_TASK BRIEF:_ Copy the data line for line, from its first line through the line containing "Проходные элементы Skat Monterrey", with both of those lines included.

_INPUT MATERIAL:_
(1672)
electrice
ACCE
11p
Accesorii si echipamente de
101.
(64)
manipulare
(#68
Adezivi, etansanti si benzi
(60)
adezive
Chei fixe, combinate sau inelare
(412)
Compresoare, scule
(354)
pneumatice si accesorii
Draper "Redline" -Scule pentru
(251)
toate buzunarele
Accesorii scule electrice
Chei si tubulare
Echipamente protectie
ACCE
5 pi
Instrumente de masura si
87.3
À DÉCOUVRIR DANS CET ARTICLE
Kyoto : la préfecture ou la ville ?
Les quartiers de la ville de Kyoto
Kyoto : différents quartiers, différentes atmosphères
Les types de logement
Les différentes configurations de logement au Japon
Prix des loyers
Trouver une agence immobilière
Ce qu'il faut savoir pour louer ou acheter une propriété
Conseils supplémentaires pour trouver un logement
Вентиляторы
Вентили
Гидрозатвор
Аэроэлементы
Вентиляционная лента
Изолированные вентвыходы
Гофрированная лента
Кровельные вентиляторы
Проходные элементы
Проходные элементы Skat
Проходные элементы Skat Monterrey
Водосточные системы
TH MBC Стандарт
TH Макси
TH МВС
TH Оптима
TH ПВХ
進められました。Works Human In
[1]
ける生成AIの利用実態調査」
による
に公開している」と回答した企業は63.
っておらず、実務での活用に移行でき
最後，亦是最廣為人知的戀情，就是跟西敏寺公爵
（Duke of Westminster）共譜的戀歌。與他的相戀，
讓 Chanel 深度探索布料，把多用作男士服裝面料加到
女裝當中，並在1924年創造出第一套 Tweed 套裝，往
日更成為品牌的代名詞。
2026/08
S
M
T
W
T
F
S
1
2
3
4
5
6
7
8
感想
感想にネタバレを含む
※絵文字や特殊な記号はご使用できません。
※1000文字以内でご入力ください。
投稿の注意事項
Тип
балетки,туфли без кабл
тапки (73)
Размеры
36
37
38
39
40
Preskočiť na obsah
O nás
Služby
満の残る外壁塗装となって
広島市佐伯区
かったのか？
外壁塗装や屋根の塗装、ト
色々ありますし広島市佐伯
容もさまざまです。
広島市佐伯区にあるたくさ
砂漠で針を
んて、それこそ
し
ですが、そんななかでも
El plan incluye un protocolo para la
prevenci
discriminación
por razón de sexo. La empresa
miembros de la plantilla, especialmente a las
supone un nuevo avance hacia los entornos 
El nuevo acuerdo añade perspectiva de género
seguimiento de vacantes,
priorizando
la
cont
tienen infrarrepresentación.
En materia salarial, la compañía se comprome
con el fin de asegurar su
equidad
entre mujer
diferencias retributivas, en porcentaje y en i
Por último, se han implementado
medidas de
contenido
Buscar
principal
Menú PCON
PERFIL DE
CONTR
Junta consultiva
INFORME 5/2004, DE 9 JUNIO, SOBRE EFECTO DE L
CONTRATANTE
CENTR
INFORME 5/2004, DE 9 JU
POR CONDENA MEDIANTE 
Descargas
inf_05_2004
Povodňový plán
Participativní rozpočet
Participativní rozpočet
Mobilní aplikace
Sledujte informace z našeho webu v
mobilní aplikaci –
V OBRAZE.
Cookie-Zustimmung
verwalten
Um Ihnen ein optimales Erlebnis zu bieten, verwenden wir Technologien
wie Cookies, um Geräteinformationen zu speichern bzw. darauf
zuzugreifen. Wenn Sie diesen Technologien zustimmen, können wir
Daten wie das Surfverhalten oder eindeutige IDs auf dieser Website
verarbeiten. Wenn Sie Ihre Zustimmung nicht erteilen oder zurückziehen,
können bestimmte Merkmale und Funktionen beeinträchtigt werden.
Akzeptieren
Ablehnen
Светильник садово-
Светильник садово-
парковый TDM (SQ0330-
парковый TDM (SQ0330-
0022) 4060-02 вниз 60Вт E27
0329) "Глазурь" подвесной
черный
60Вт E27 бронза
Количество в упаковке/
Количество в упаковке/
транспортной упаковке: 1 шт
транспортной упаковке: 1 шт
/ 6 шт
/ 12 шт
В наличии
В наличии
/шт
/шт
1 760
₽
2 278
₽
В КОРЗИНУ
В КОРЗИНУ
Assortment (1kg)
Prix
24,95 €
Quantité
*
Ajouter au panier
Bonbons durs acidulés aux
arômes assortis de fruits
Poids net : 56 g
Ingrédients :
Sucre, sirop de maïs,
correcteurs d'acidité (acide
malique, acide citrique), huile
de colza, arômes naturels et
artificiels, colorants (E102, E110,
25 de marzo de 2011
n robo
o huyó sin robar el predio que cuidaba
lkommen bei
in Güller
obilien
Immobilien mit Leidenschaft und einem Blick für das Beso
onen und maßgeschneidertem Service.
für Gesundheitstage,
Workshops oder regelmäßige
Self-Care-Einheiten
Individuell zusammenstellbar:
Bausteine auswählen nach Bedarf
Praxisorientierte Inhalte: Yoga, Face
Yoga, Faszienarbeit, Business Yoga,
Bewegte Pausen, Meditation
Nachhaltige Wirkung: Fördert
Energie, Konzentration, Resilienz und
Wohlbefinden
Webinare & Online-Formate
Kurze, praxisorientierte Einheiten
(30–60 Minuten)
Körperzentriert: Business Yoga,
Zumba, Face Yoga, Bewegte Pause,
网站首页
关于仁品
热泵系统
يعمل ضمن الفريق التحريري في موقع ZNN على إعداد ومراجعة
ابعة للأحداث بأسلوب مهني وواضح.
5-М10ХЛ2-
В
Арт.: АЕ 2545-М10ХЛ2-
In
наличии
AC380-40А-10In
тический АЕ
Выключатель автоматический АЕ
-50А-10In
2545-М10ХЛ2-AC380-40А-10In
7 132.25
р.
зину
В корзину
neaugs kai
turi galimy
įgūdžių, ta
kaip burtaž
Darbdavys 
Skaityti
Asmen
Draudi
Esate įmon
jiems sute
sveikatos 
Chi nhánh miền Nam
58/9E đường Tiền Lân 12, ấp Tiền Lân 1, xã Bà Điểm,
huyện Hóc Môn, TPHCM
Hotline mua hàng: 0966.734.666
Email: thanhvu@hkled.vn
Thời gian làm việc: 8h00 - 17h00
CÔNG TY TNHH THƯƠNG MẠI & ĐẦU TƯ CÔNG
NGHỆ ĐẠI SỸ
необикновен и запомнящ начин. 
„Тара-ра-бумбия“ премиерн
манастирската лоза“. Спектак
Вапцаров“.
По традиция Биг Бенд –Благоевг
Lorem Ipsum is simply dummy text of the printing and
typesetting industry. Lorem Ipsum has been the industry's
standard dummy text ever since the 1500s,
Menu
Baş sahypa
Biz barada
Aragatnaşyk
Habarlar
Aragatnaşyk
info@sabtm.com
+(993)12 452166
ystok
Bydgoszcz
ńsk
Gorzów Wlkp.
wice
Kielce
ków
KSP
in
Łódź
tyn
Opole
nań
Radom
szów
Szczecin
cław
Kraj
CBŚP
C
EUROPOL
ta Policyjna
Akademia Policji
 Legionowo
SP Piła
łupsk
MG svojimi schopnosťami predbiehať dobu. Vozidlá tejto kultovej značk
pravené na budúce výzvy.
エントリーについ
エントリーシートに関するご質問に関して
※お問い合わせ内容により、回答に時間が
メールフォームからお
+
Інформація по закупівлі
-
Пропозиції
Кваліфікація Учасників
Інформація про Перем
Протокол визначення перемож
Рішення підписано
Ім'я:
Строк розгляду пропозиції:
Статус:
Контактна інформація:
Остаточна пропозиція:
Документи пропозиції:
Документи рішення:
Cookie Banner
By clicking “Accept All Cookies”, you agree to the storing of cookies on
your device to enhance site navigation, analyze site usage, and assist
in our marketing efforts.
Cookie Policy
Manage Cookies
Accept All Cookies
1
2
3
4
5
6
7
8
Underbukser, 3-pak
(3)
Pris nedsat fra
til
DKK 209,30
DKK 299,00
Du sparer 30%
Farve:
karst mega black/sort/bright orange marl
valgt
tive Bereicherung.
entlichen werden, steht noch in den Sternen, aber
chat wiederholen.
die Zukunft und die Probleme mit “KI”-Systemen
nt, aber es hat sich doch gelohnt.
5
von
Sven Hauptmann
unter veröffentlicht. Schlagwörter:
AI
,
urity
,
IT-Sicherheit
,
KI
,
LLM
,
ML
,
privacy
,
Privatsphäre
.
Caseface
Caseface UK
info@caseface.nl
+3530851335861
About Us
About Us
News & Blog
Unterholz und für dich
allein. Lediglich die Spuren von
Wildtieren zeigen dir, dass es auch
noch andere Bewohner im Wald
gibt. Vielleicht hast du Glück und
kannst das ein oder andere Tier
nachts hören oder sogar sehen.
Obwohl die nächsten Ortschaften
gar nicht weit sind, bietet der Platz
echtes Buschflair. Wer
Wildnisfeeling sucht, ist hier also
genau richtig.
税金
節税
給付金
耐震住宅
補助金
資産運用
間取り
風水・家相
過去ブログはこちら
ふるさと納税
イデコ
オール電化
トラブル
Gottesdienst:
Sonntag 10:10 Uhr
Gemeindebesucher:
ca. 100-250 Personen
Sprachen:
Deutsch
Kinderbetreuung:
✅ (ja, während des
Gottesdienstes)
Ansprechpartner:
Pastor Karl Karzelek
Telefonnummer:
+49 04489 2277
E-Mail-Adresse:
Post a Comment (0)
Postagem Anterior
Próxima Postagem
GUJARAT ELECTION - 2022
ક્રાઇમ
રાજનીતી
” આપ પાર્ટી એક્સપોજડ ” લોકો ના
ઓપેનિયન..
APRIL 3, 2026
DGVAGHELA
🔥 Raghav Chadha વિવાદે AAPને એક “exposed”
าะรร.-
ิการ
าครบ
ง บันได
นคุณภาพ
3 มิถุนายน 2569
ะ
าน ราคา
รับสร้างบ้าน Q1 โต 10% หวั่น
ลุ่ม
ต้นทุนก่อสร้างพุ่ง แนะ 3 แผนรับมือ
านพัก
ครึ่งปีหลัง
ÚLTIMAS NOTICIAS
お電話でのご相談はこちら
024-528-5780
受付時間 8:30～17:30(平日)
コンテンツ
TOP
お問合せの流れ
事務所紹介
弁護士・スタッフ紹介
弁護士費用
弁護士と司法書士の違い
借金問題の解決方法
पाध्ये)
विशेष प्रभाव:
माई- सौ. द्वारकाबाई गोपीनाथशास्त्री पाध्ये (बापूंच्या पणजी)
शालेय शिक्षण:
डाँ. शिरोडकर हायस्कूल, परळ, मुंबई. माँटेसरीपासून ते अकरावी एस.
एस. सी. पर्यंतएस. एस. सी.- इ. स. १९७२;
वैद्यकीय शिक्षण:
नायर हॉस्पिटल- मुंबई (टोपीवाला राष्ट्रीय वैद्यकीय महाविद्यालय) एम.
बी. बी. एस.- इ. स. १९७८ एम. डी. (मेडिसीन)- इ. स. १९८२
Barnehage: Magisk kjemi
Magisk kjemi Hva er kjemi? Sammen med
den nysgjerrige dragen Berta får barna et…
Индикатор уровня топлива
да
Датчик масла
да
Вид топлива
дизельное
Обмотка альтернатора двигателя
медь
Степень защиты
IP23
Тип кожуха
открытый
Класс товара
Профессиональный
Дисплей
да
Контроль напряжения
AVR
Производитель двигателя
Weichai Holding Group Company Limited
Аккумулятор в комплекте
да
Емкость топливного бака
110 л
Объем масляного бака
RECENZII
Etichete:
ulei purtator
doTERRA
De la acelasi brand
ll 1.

_SOLUTION TO THIS PROBLEM:_
(1672)
electrice
ACCE
11p
Accesorii si echipamente de
101.
(64)
manipulare
(#68
Adezivi, etansanti si benzi
(60)
adezive
Chei fixe, combinate sau inelare
(412)
Compresoare, scule
(354)
pneumatice si accesorii
Draper "Redline" -Scule pentru
(251)
toate buzunarele
Accesorii scule electrice
Chei si tubulare
Echipamente protectie
ACCE
5 pi
Instrumente de masura si
87.3
À DÉCOUVRIR DANS CET ARTICLE
Kyoto : la préfecture ou la ville ?
Les quartiers de la ville de Kyoto
Kyoto : différents quartiers, différentes atmosphères
Les types de logement
Les différentes configurations de logement au Japon
Prix des loyers
Trouver une agence immobilière
Ce qu'il faut savoir pour louer ou acheter une propriété
Conseils supplémentaires pour trouver un logement
Вентиляторы
Вентили
Гидрозатвор
Аэроэлементы
Вентиляционная лента
Изолированные вентвыходы
Гофрированная лента
Кровельные вентиляторы
Проходные элементы
Проходные элементы Skat
Проходные элементы Skat Monterrey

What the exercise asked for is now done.